COMUI Provost, Professor Olaopa Elected First Nigerian Board Executive of World Congress of Urology
The Provost, College of Medicine, University of Ibadan, Professor Oluwabunmi Olapade-Olaopa, FAS, on Saturday, October 20, was elected as a board executive of the highest decision making body for urologists in the world, the Societe Internationale d’Urology (World Congress of Urology). He will be the first Nigerian and the 4th African to be elected into such position in the 112 years of the body’s existence.

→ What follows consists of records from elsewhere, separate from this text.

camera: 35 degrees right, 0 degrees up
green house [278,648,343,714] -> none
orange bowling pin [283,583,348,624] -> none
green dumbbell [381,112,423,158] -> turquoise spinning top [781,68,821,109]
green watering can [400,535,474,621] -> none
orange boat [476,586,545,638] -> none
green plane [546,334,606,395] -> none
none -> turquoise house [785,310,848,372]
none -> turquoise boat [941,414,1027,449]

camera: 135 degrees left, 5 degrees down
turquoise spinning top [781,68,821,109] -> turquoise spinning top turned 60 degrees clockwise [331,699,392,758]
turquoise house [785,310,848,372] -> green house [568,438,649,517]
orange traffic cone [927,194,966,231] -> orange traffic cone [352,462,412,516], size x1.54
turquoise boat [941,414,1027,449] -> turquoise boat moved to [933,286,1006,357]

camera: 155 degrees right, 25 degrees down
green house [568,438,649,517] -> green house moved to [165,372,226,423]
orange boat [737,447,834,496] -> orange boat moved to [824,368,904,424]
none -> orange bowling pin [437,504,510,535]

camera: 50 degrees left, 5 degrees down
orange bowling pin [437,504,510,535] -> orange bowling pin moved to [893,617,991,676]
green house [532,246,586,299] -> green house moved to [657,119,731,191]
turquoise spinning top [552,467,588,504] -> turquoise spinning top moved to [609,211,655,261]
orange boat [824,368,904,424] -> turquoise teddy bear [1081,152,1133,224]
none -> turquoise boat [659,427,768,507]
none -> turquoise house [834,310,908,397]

He was elected as the Chairman of the Membership Section for Africa and the Middle East at the 39th General Assembly of the body which held at Athens, Greece.

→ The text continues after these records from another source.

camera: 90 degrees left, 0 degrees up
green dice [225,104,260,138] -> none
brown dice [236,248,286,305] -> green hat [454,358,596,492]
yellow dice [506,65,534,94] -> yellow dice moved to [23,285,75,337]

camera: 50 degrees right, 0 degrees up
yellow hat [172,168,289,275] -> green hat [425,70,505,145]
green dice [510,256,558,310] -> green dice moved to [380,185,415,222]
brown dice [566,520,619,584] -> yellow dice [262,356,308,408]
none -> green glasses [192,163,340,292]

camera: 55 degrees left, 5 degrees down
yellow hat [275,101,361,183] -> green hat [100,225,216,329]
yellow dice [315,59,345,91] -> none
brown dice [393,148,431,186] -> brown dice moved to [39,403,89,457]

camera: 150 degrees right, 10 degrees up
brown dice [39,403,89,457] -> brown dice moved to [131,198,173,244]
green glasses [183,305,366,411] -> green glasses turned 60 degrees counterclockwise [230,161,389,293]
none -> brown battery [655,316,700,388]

Professor Olaopa finished his medical school education in 1986 at the College of Medicine, Universityof Ibadan. He did his internship at the University College Hospital, Ibadan and his National Youth Service Corps at the Nigerian Airforce Medical Center Kaduna, from August 1987 to July 1988. He proceeded to the United Kingdom in 1990 where he had his residency program in General Surgery, Paediatric Surgery and Urology. He had a brief session as a lecturer at the Urology Section of University of Michigan Medical Center, Ann Arbor, Michigan, USA from July 1999 to June 2000 before returning to Nigeria to take a lecturing job in the Division of Urology, Department of Surgery, College of Medicine, University of Ibadan, where he teaches to date. He is also a honorary consultant to the University College Hospital, Ibadan.
Professor Olaopa became a professor of urology in October 2007 and the Provost, College of Medicine in August 2016. He is presently the Program Director, PAUSA Initiative for Urological Training for Africa (PIUTA) Center for Anglophone West-Africa, UCH, Ibadan, Nigeria.
The Provost however, has had a tumultuous relationship with the medical students stemming from the introduction of the Health Professional Training Levy more than a year ago. The students organized a sit in protest, tagged #Noto100k against the levy, claiming the outrageous levy was not justified. On account of the protest, the College embarked on an 8-week strike.